Lundi après-midi, les combattants pro Ouattara ont effectué une percée vers le sud, sur la commune d'Adjamé en lançant une attaque sur le camp de la compagnie républicaine de sécurité de Williamsville. En début de soirée, les assaillants se sont finalement repliés sur leur fief et selon des habitants d'Abobo, les FDS procédaient lundi soir à des tirs d'obus de mortier sur certaines parties de la commune.


Attaque contre la résidence du chef d'état-major

Plus tôt dans la journée, c'était Yopougon qui avait été réveillé par des tirs nourris. Dans cette commune majoritairement favorable à Laurent Gbagbo, une certaine confusion régnait lundi mais une chose est sûre : des hommes en armes ont mené une action à l'aube non loin d'une des résidences du Général Mangou.  

Quartiers d'Abidjan touchés par la crise politique ivoirienne
Principaux quartiers d'Abidjan touchés par la crise politique ivoirienne.

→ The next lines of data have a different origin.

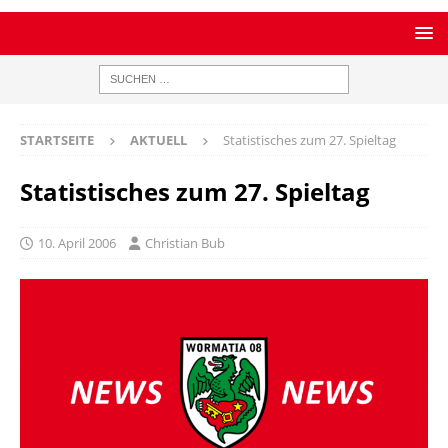
STARTSEITE
AKTUELL
Statistisches zum 27. Spieltag
Statistisches zum 27. Spieltag
10. April 2006
Christian Bub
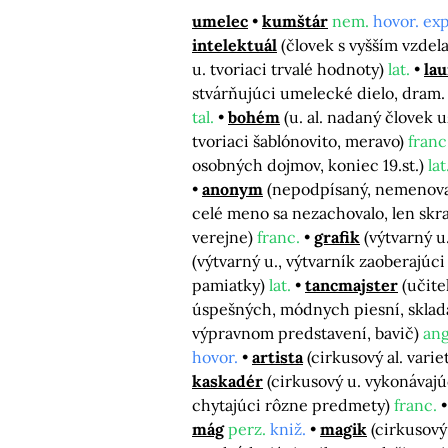
umelec
kumštár
nem.
hovor. exp
intelektuál
(človek s vyšším vzdel
u. tvoriaci trvalé hodnoty)
lat.
lau
stvárňujúci umelecké dielo, dram.
tal.
bohém
(u. al. nadaný človek
tvoriaci šablónovito, meravo)
franc
osobných dojmov, koniec 19.st.)
lat
anonym
(nepodpísaný, nemenovan
celé meno sa nezachovalo, len sk
verejne)
franc.
grafik
(výtvarný 
(výtvarný u., výtvarník zaoberajúci
pamiatky)
lat.
tancmajster
(učite
úspešných, módnych piesní, skladat
výpravnom predstavení, bavič)
ang
hovor.
artista
(cirkusový al. varie
kaskadér
(cirkusový u. vykonávaj
chytajúci rôzne predmety)
franc.
mág
perz.
kniž.
magik
(cirkusový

Carte : RFI

S'agissait-il d'une opération de représailles, d'un avertissement adressé par les insurgés au chef d'état-major des armées de Laurent Gbagbo après l'attaque sur Abobo de ce samedi ? Certains le pensent mais d'autres sources évoquent des conflits internes entre forces loyales au pouvoir en place. Impossible à vérifier ; la bataille qui se joue actuellement pour le contrôle du pouvoir est aussi une guerre de communication.